To do ->
Update the stretch of rows from the start through the line containing "praktijkgericht en communicatief", changing "NOBLE Online Store" to "NOBLE Web Store" and keeping everything else the same.

==============================

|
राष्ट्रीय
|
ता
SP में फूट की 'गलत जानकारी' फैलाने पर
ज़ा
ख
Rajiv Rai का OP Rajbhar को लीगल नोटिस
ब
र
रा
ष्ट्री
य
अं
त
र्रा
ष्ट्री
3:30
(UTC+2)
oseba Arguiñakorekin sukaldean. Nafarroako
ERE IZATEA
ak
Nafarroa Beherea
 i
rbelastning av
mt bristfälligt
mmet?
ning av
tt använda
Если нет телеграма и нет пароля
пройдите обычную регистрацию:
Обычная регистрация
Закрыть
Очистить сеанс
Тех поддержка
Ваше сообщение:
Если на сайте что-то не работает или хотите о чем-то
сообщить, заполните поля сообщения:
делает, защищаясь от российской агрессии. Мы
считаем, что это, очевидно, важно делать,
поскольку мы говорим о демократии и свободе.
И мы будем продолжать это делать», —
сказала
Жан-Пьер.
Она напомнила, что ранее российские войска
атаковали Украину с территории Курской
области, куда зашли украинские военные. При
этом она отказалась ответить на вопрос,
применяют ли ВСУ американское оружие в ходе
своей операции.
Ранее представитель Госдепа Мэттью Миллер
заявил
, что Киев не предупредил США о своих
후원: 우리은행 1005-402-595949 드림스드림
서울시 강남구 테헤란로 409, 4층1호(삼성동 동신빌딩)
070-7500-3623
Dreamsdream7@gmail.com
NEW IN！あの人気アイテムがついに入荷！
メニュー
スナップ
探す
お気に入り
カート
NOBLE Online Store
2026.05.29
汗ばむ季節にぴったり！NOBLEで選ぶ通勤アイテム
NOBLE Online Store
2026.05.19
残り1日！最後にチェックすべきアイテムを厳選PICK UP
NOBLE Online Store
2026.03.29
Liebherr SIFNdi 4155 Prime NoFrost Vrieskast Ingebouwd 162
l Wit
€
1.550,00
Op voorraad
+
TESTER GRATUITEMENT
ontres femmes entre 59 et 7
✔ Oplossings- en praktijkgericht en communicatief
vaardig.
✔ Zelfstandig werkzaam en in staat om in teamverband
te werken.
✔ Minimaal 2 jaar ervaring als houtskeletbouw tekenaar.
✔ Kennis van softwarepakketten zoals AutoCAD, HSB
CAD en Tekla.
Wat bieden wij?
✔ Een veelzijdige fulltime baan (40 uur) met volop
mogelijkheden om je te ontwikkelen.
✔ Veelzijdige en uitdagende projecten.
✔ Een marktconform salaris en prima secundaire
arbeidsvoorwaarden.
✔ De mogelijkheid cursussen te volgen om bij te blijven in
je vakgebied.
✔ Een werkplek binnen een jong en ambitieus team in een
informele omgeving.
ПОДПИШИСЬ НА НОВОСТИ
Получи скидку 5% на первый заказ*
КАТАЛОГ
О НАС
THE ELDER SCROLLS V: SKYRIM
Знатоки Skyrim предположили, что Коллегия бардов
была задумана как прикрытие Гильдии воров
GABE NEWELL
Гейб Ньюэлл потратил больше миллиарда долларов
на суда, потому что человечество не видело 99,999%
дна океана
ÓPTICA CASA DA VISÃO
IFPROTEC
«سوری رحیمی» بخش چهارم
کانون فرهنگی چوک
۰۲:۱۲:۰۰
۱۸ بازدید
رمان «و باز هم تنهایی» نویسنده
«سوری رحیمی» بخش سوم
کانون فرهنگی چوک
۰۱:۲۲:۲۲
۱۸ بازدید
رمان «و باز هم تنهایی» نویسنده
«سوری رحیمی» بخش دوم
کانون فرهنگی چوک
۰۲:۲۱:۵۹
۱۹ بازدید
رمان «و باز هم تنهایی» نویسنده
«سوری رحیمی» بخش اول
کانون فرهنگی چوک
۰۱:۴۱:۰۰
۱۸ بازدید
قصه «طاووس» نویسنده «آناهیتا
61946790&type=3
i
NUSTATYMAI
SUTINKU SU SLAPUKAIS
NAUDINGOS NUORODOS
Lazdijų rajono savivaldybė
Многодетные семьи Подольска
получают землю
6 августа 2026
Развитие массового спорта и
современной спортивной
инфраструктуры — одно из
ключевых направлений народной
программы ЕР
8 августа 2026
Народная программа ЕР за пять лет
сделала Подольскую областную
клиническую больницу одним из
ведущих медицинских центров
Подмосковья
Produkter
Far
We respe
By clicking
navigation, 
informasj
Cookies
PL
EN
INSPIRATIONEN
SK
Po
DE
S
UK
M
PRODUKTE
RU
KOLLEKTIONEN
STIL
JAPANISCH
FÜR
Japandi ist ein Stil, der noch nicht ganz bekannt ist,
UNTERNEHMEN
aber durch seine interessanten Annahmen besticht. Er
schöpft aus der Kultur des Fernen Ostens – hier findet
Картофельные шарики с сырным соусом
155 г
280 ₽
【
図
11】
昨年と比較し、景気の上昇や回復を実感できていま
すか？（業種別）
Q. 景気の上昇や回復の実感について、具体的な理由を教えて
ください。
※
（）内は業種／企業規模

==============================

Exercise result ->
|
राष्ट्रीय
|
ता
SP में फूट की 'गलत जानकारी' फैलाने पर
ज़ा
ख
Rajiv Rai का OP Rajbhar को लीगल नोटिस
ब
र
रा
ष्ट्री
य
अं
त
र्रा
ष्ट्री
3:30
(UTC+2)
oseba Arguiñakorekin sukaldean. Nafarroako
ERE IZATEA
ak
Nafarroa Beherea
 i
rbelastning av
mt bristfälligt
mmet?
ning av
tt använda
Если нет телеграма и нет пароля
пройдите обычную регистрацию:
Обычная регистрация
Закрыть
Очистить сеанс
Тех поддержка
Ваше сообщение:
Если на сайте что-то не работает или хотите о чем-то
сообщить, заполните поля сообщения:
делает, защищаясь от российской агрессии. Мы
считаем, что это, очевидно, важно делать,
поскольку мы говорим о демократии и свободе.
И мы будем продолжать это делать», —
сказала
Жан-Пьер.
Она напомнила, что ранее российские войска
атаковали Украину с территории Курской
области, куда зашли украинские военные. При
этом она отказалась ответить на вопрос,
применяют ли ВСУ американское оружие в ходе
своей операции.
Ранее представитель Госдепа Мэттью Миллер
заявил
, что Киев не предупредил США о своих
후원: 우리은행 1005-402-595949 드림스드림
서울시 강남구 테헤란로 409, 4층1호(삼성동 동신빌딩)
070-7500-3623
Dreamsdream7@gmail.com
NEW IN！あの人気アイテムがついに入荷！
メニュー
スナップ
探す
お気に入り
カート
NOBLE Web Store
2026.05.29
汗ばむ季節にぴったり！NOBLEで選ぶ通勤アイテム
NOBLE Web Store
2026.05.19
残り1日！最後にチェックすべきアイテムを厳選PICK UP
NOBLE Web Store
2026.03.29
Liebherr SIFNdi 4155 Prime NoFrost Vrieskast Ingebouwd 162
l Wit
€
1.550,00
Op voorraad
+
TESTER GRATUITEMENT
ontres femmes entre 59 et 7
✔ Oplossings- en praktijkgericht en communicatief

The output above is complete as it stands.